For the analysis of the protein sequence you can use InterProScan to detect a signature of a given protein family, domain or functional site. Phobius and PrediSi are both programs to predict transmembrane topology and signal peptides from the amino acid sequence of a protein.

InterProScan

InterProScan integrates applications to search for protein families, domains, regions and sites. The applications use different methodologies and a varying degree of biological information on well-characterised proteins to derive protein signatures.

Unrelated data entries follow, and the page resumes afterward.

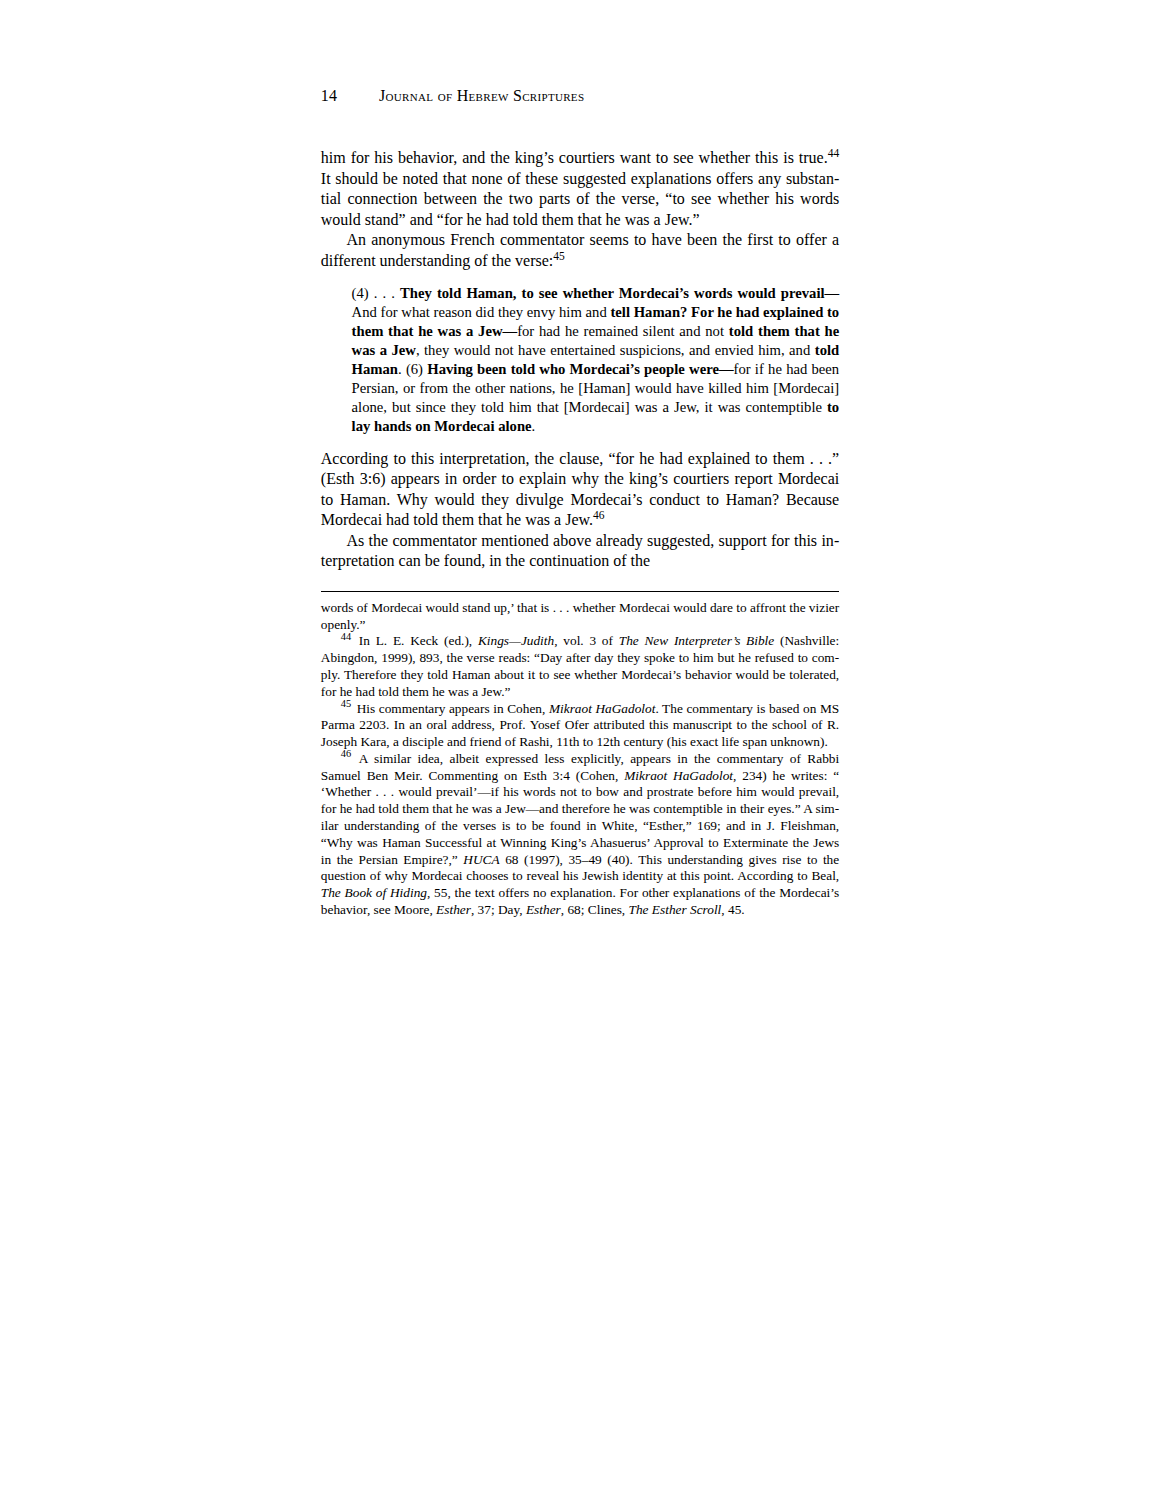14 Journal of Hebrew Scriptures
him for his behavior, and the king’s courtiers want to see whether this is true.44 It should be noted that none of these suggested explanations offers any substantial connection between the two parts of the verse, “to see whether his words would stand” and “for he had told them that he was a Jew.”
An anonymous French commentator seems to have been the first to offer a different understanding of the verse:45
(4) . . . They told Haman, to see whether Mordecai’s words would prevail—And for what reason did they envy him and tell Haman? For he had explained to them that he was a Jew—for had he remained silent and not told them that he was a Jew, they would not have entertained suspicions, and envied him, and told Haman. (6) Having been told who Mordecai’s people were—for if he had been Persian, or from the other nations, he [Haman] would have killed him [Mordecai] alone, but since they told him that [Mordecai] was a Jew, it was contemptible to lay hands on Mordecai alone.
According to this interpretation, the clause, “for he had explained to them . . .” (Esth 3:6) appears in order to explain why the king’s courtiers report Mordecai to Haman. Why would they divulge Mordecai’s conduct to Haman? Because Mordecai had told them that he was a Jew.46
As the commentator mentioned above already suggested, support for this interpretation can be found, in the continuation of the
words of Mordecai would stand up,’ that is . . . whether Mordecai would dare to affront the vizier openly.”
44 In L. E. Keck (ed.), Kings—Judith, vol. 3 of The New Interpreter’s Bible (Nashville: Abingdon, 1999), 893, the verse reads: “Day after day they spoke to him but he refused to comply. Therefore they told Haman about it to see whether Mordecai’s behavior would be tolerated, for he had told them he was a Jew.”
45 His commentary appears in Cohen, Mikraot HaGadolot. The commentary is based on MS Parma 2203. In an oral address, Prof. Yosef Ofer attributed this manuscript to the school of R. Joseph Kara, a disciple and friend of Rashi, 11th to 12th century (his exact life span unknown).
46 A similar idea, albeit expressed less explicitly, appears in the commentary of Rabbi Samuel Ben Meir. Commenting on Esth 3:4 (Cohen, Mikraot HaGadolot, 234) he writes: “ ‘Whether . . . would prevail’—if his words not to bow and prostrate before him would prevail, for he had told them that he was a Jew—and therefore he was contemptible in their eyes.” A similar understanding of the verses is to be found in White, “Esther,” 169; and in J. Fleishman, “Why was Haman Successful at Winning King’s Ahasuerus’ Approval to Exterminate the Jews in the Persian Empire?,” HUCA 68 (1997), 35–49 (40). This understanding gives rise to the question of why Mordecai chooses to reveal his Jewish identity at this point. According to Beal, The Book of Hiding, 55, the text offers no explanation. For other explanations of the Mordecai’s behavior, see Moore, Esther, 37; Day, Esther, 68; Clines, The Esther Scroll, 45.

For using InterProScan you can choose the following applications:

BlastProDom

BlastProDom performs a BLAST search against ProDom, a protein domain family database.

FPrintScan

FPrintScan searches for the closest matching protein fingerprints in PRINTS, a compendium of protein fingerprints.

Gene3D

Gene3D is a program for studying proteins and the component domains. The database contains descriptions of protein families and domain architectures in complete genomes. Gene3D takes the HMM's derived from CATH families and afterwords it scans them against various sequence databases.

HMMPanther

HMMPanther searches against PANTHER, a database that classifies genes by their functions, using published scientific experimental evidence and evolutionary relationships to predict function even in the absence of direct experimental evidence.

HMMPfam

HMMPfam searches against the Pfam database, a large collection of protein families, each represented by multiple sequence alignments and hidden Markov models (HMMs).

HMMPIR

HMMPIR searches against the PIR SuperFamily (PIRSF), a classification system based on evolutionary relationship of whole proteins.

HMMSmart

HMMSMART searches against SMART, a Simple Modular Architecture Research Tool. It allows the identification and annotation of genetically mobile domains and the analysis of domain architectures.

HMMTigr

HMMTigr searches against TIGRFAMs, a collection of protein families, featuring curated multiple sequence alignments, hidden Markov models (HMMs) and annotation, which provides a tool for identifying functionally related proteins based on sequence homology.

ProfileScan

ProfileScan is an application of generalized profiles. It uses a very sensitive method for the discovery of distant sequence relationships.

PatternScan

PatternScan is a search against PROSITE, which consists of documentation entries describing protein domains, families and functional sites as well as associated patterns and profiles to identify them.

SignalPHMM

SignalPHMM predicts the presence and location of signal peptide cleavage sites in amino acid sequences from different organisms (Gram-positive prokaryotes, Gram-negative prokaryotes, and eukaryotes).

SuperFamily

Superfamily serches for structural and functional protein annotations for all completely sequenced organisms saved in the Superfamily database.

TMHMM

TMHMM predicts transmembrane helices in proteins.

Phobius

Phobius predicts transmembrane topology and signal peptides from the amino acid sequence of a protein.

PrediSi

PrediSi (PREDIction of SIgnal peptides) is a tool for predicting signal peptide sequences and their cleavage positions in bacterial and eukaryotic proteins. The calculation is performed in real time with high accuracy and uses a position weight matrix approach, which is improved by a frequency correction that takes the amino acid bias present in proteins in consideration.

For using PrediSi you have to declare the type of input sequence (Gram-positive prokaryotes, Gram-negative prokaryotes, and eukaryotes).